A expensas de la pulsional brega, de la ira sin diques y el visceral desdén por los “tibios”, la ruta electoral –epítome de racionalidad política, en tanto habilita un espacio común que aún maleado por el ventajismo obliga a juntarnos para identificar conscientemente las oportunidades, procurar soluciones concretas a problemas concretos, estrujar al máximo la circunstancia y neutralizar estratégicamente la debilidad- ha sido tachada de vana por unos y defendida por otros. A estas alturas de la incertidumbre -y dado que estas líneas se escriben antes de los comicios del 20 de mayo- cuesta adivinar cuál visión prevalecerá. Pase lo que pase, sin embargo, igual convendrá seguir invocando el salvavidas de la «dorada medianía», el de la templanza; eso que Norberto Bobbio distingue del abuso de poder, la arrogancia, la perversidad, la prepotencia, y que de ningún modo debe tomarse por pusilanimidad. “El pusilánime es aquel que renuncia a la lucha por debilidad, por miedo o resignación. El moderado no: rechaza la destructiva competición de la vida”.

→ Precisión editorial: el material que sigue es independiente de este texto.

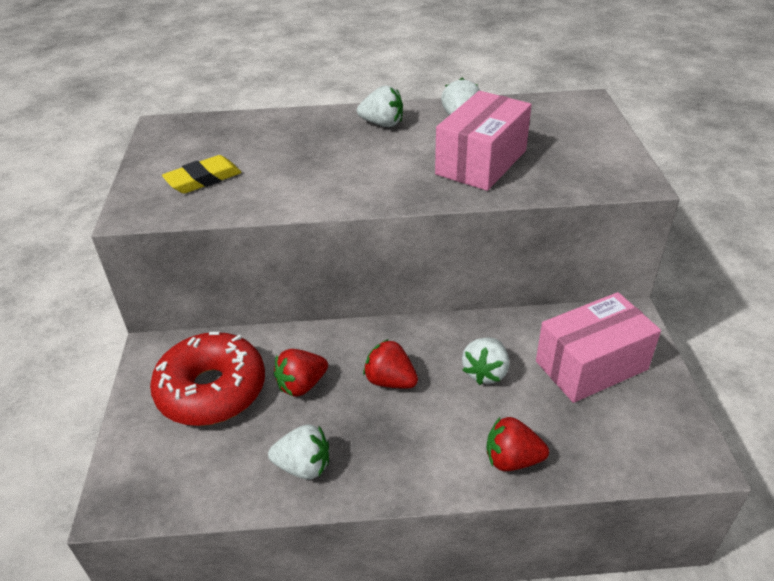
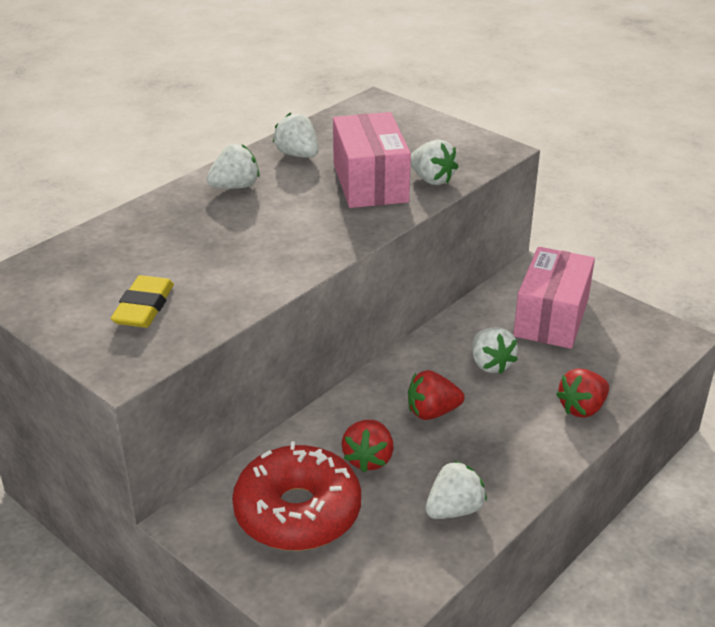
camera: 45 degrees left, 5 degrees down
none -> white strawberry [411,139,458,185]

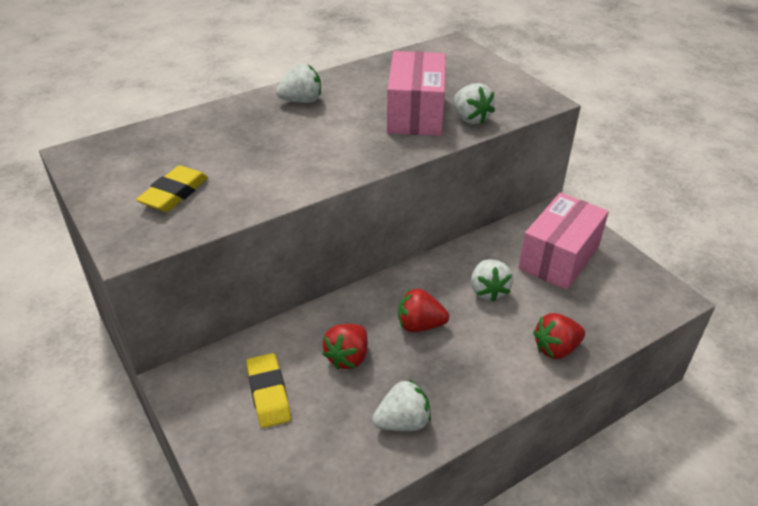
camera: 15 degrees right, 5 degrees up
red donut [232,441,361,551] -> yellow eraser [246,353,291,428]
white strawberry [273,113,319,158] -> none

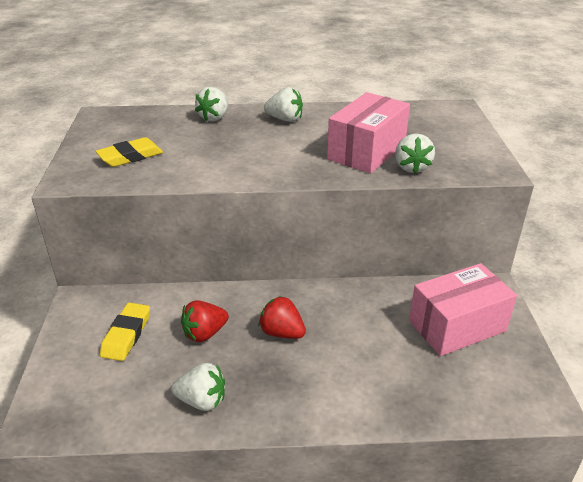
camera: 30 degrees right, 5 degrees down
white strawberry [471,259,513,302] -> white strawberry moved to [195,87,228,121]
red strawberry [533,313,585,359] -> none

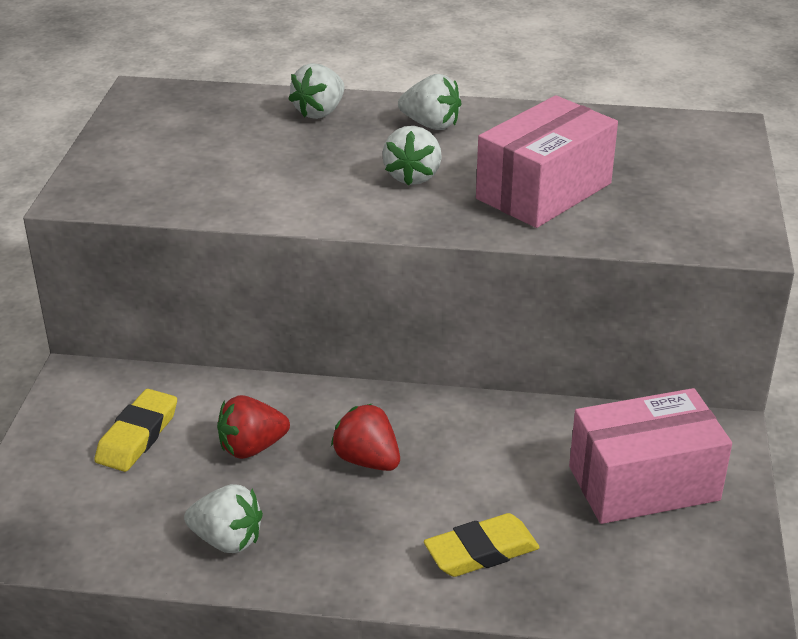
camera: 10 degrees right, 0 degrees up
yellow eraser [95,137,163,167] -> yellow eraser moved to [424,513,540,577]
white strawberry [395,133,435,173] -> white strawberry moved to [382,126,442,186]

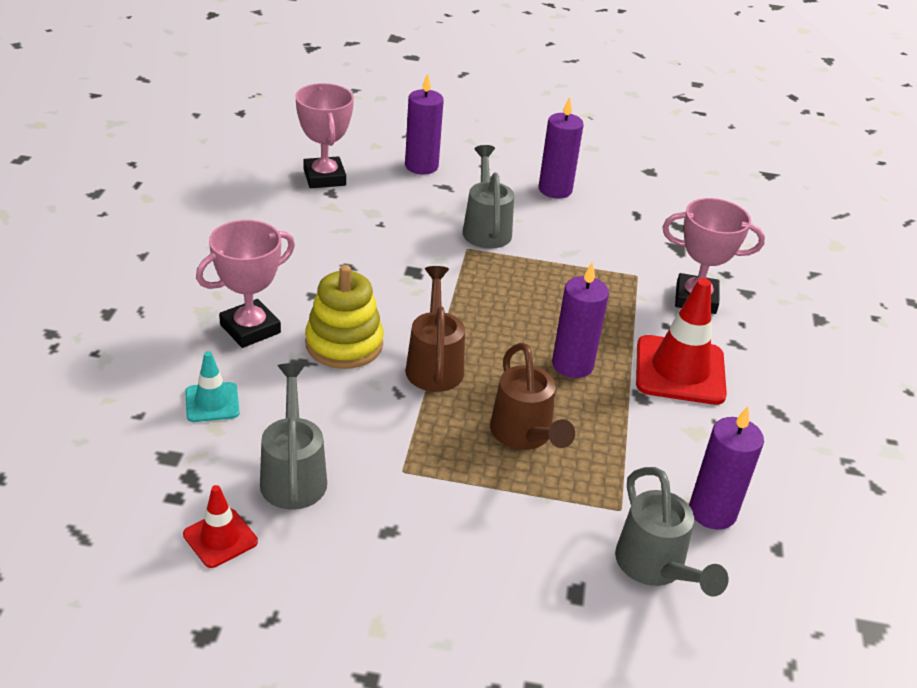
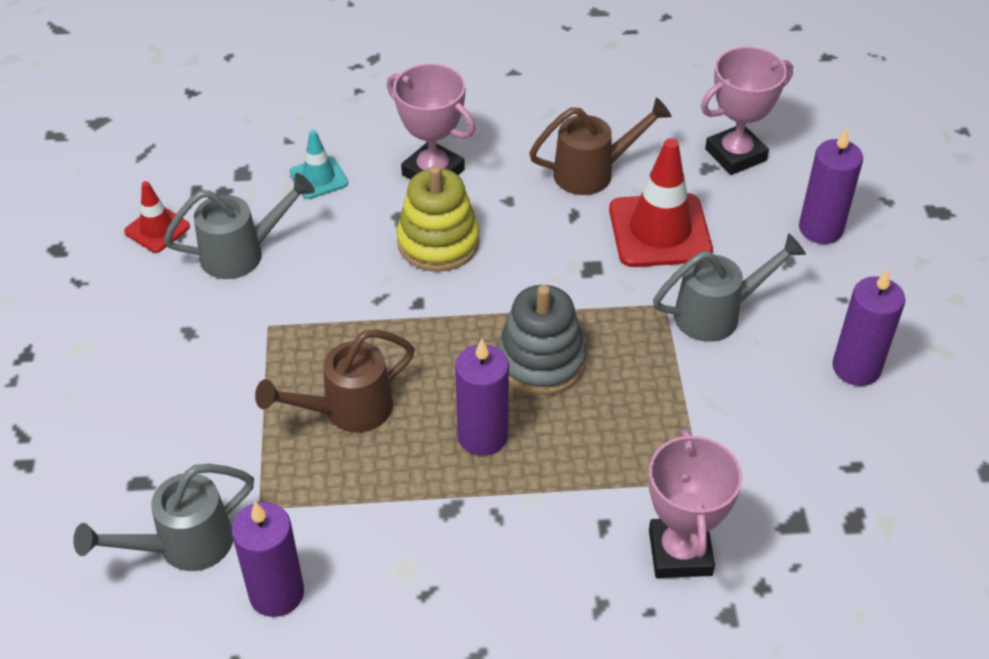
camera: 80 degrees right, 10 degrees up
brown watering can [405,266,465,392] -> brown watering can moved to [529,98,672,195]
red traffic cone [636,278,727,405] -> red traffic cone moved to [609,138,713,267]
none -> grey stacking toy [497,285,586,395]

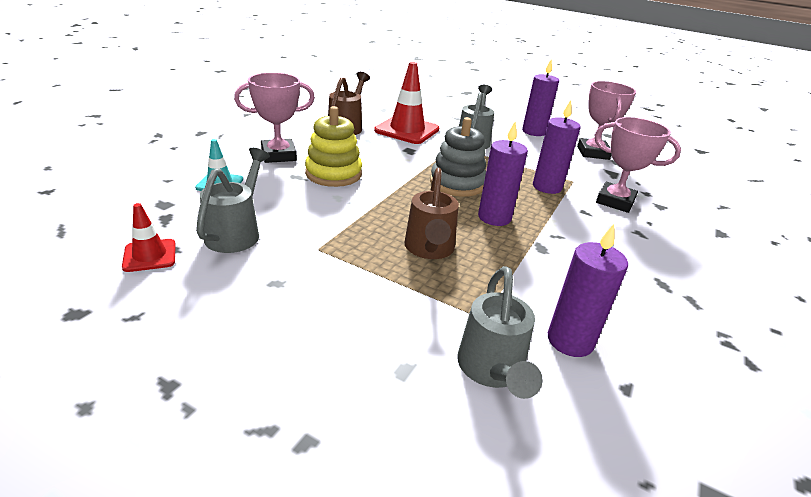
camera: 60 degrees left, 15 degrees down
pink trophy [701,47,793,175] -> pink trophy moved to [577,81,636,160]
purple candle [799,128,863,244] -> purple candle moved to [533,100,580,194]

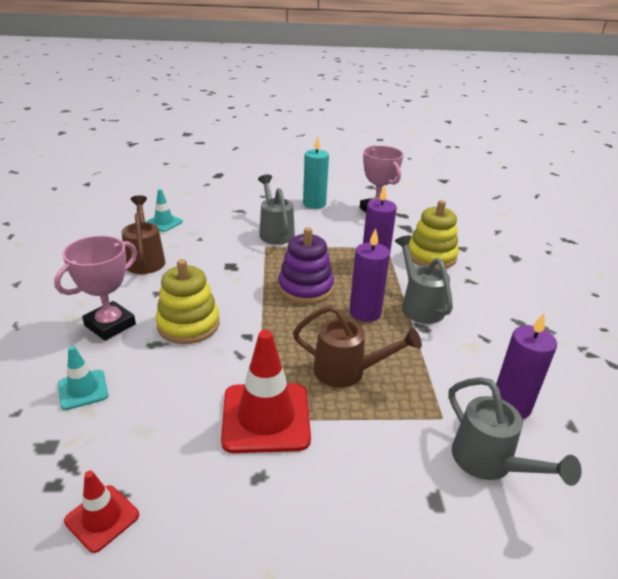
camera: 30 degrees left, 0 degrees up
grey watering can [196,148,270,253] -> grey watering can moved to [395,235,453,324]
red traffic cone [374,62,439,144] -> red traffic cone moved to [221,330,311,453]
brown watering can [404,168,459,259] -> brown watering can turned 45 degrees counterclockwise [293,305,422,388]
grey stacking toy [430,117,486,197] -> purple stacking toy [278,227,334,304]
purple candle [522,59,559,136] -> turquoise candle [303,136,329,209]
pink trophy [595,117,681,213] -> yellow stacking toy [408,200,459,268]
none -> turquoise traffic cone [146,189,183,232]

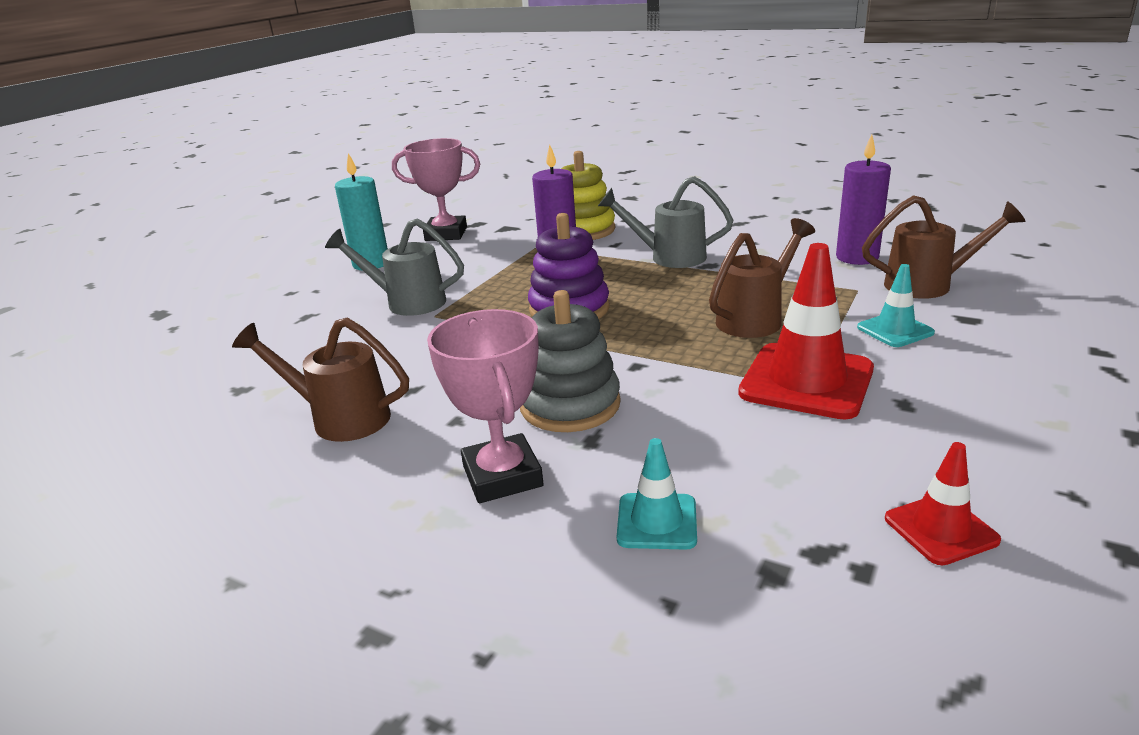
camera: 55 degrees left, 5 degrees down
turquoise traffic cone [146,189,183,232] -> turquoise traffic cone moved to [857,264,935,347]
yellow stacking toy [156,259,220,344] -> grey stacking toy [520,290,621,432]
purple candle [350,228,390,322] -> none
grey watering can [449,377,582,486] -> brown watering can [862,195,1026,299]

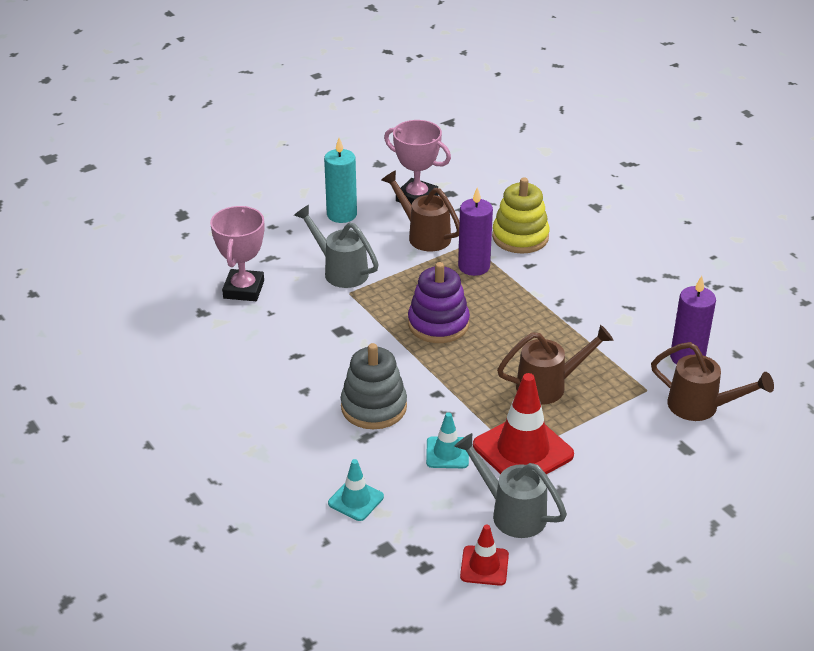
camera: 25 degrees right, 10 degrees up
brown watering can [232,318,409,442] -> brown watering can moved to [382,170,460,251]
pink trophy [427,309,544,503] -> pink trophy moved to [210,206,265,301]
grey watering can [598,176,733,268] -> grey watering can moved to [454,433,567,538]
turquoise traffic cone [857,264,935,347] -> turquoise traffic cone moved to [426,412,469,468]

Después de todo quien “no ostenta nada”, el moderado, es “hombre como todos los otros”, y desde esa conciencia de su limitación oteará soluciones realistas, no esquivos reinos milenarios. Pensemos en eso: la era traumática del desbordamiento debería tocar a su fin. Es probable que este país ya esté harto de tanto furor sin recompensas.